• [EXCERPT PROVIDED]:
━━━━━━━━━━━━━━━━━━━━
Consumer products and prescription drugs are used by millions of people every day. Johnson & Johnson's talcum powder, Monsanto's Roundup and the chilling opioid crisis have recently been in the headlines as legal teams attempt to get justice for thousands of injured individuals.
Here's our breakdown of the top three legal cases to watch in 2019.
Johnson & Johnson’s 9,000+ Talcum Powder Cases Hanging in the Balance
For a brief moment in December, the $360 billion personal and healthcare behemoth Johnson & Johnson appeared to have its tail between its legs when it joined a $1.5 million settlement shared with other defendants in a case alleging their talcum powder products contain cancer-causing asbestos. Johnson & Johnson insists that this settlement was a one-shot deal, and vows to fight tooth and nail to defend the safety and integrity of its baby powder in the more than 9,000 other asbestos cases it’s facing.
And tooth and nail is exactly how Johnson & Johnson may need to defend itself before a specialized asbestos court in New York City, which was ranked third on the American Tort Reform Association’s list of the nation’s top nine “judicial hellholes” for plaintiffs. The city’s asbestos court, known as NYCAL, was specifically called out for its big-dollar jury awards and loosey-goosey standards for experts and evidence.
━━━━━━━━━━━━━━━━━━━━
• [MATERIAL PROVIDED]:
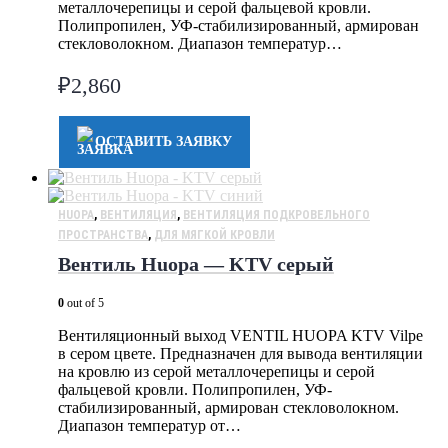
металлочерепицы и серой фальцевой кровли.
Полипропилен, УФ-стабилизированный, армирован
стекловолокном. Диапазон температур…
₽
2,860
ОСТАВИТЬ ЗАЯВКУ
HUOPA
,
ВЕНТИЛЯЦИЯ
,
ВЕНТИЛЯЦИЯ ПОДКРОВЕЛЬНОГО
ПРОСТРАНСТВА
,
ДЛЯ МЯГКОЙ КРОВЛИ
Вентиль Huopa — KTV серый
0
out of 5
Вентиляционный выход VENTIL HUOPA KTV Vilpe
в сером цвете. Предназначен для вывода вентиляции
на кровлю из серой металлочерепицы и серой
фальцевой кровли. Полипропилен, УФ-
стабилизированный, армирован стекловолокном.
Диапазон температур от…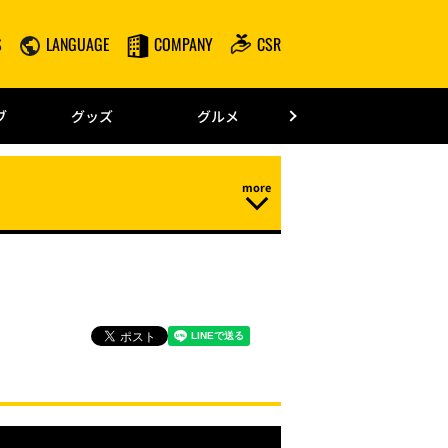
S
LANGUAGE
COMPANY
CSR
みずほPayPay
ブ
グッズ
グルメ
ドーム情報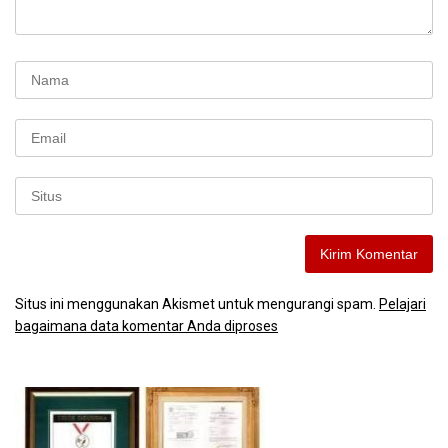
Situs ini menggunakan Akismet untuk mengurangi spam.
Pelajari
bagaimana data komentar Anda diproses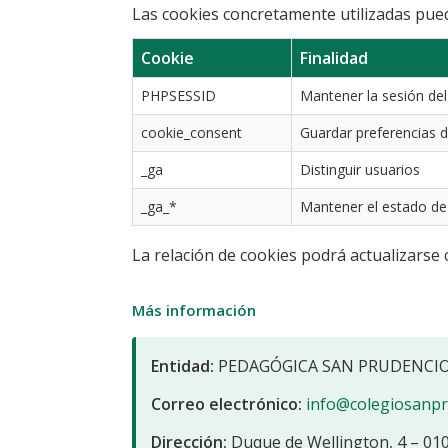
Las cookies concretamente utilizadas pued
Cookie
Finalidad
PHPSESSID
Mantener la sesión del
cookie_consent
Guardar preferencias 
_ga
Distinguir usuarios
_ga_*
Mantener el estado de 
La relación de cookies podrá actualizarse 
Más información
Entidad:
PEDAGÓGICA SAN PRUDENCIO 
Correo electrónico:
info@colegiosanpr
Dirección:
Duque de Wellington, 4 – 0101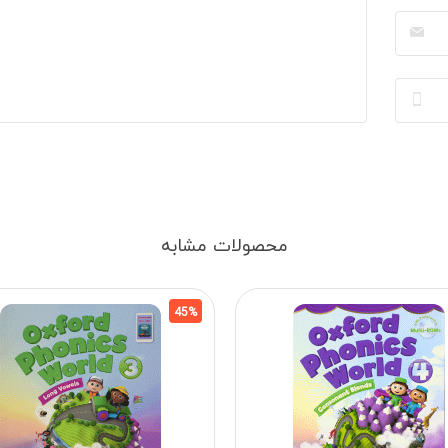
محصولات مشابه
45%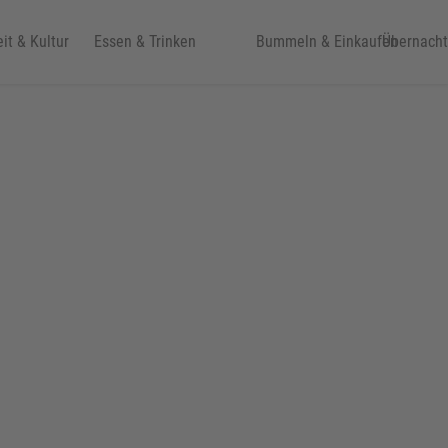
eit & Kultur
Essen & Trinken
Bummeln & Einkaufen
Übernach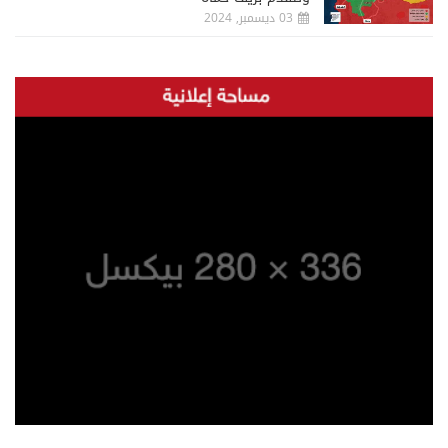
03 ديسمبر, 2024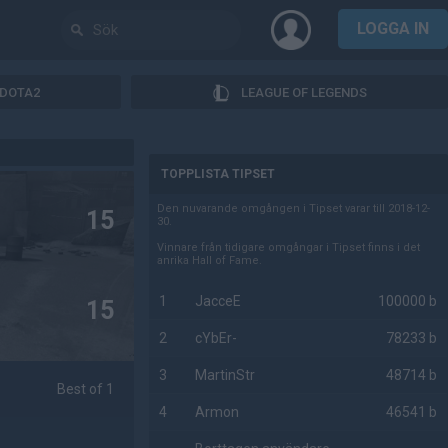
LOGGA IN
DOTA2
LEAGUE OF LEGENDS
AD
TOPPLISTA TIPSET
Den nuvarande omgången i Tipset varar till 2018-12-
15
30.
Vinnare från tidigare omgångar i Tipset finns i det
anrika Hall of Fame.
1
JacceE
100000 b
15
2
cYbEr-
78233 b
3
MartinStr
48714 b
Best of 1
4
Armon
46541 b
━━━━━━━━━━━━━━━━━━━━
• [PARTS OF THE EXERCISE]:
1. Decide whether each statement agrees with the article on legal cases to watch in 2019. Answer yes or no for each, and quote the words from the article that decide it.
(a) Johnson & Johnson faces more than 9,000 other asbestos cases.
(b) The settlement Johnson & Johnson joined in December was worth $360 billion.
(c) The American Tort Reform Association ranked New York City first on its list of "judicial hellholes."
2. Extend the article on legal cases to watch in 2019 from the point where it stops.

• [EXPECTED RESULTS]:
1.
(a) Yes: "in the more than 9,000 other asbestos cases it’s facing."
(b) No: "joined a $1.5 million settlement shared with other defendants."
(c) No: "which was ranked third on the American Tort Reform Association’s list."

2.
New York state uses the “Frye” standard of evidence while dozens of other states and federal courts use the stricter “Daubert” standard. No surprise, plaintiffs have come out on top in two out of two NYCAL talcum cases to date.
Johnson & Johnson it crossing its corporate fingers hoping that a recent ruling in Juni v. Ford Motor will be precedent-setting, requiring the plaintiffs to demonstrate that baby powder caused plaintiffs’ cancer, not merely that it contains a minute amount of asbestos.
If NYCAL or an appeals court upholds this higher standard, it could seriously undermine those 9,000+ other cases, according to Forbes Magazine.
California Federal Courts To Decide If Monsanto’s Roundup Weedkiller Causes Cancer
More than 900 consumers who’ve alleged that glyphosate, the active ingredient in Monsanto’s Roundup weedkiller, caused their cancer will be represented in what’s known as “multidistrict legislation” in federal court in California. Bellwether trials, basically “test” lawsuits involving a smaller subset of cases which will help shape the process for trying the remaining cases, are taking place in February and March.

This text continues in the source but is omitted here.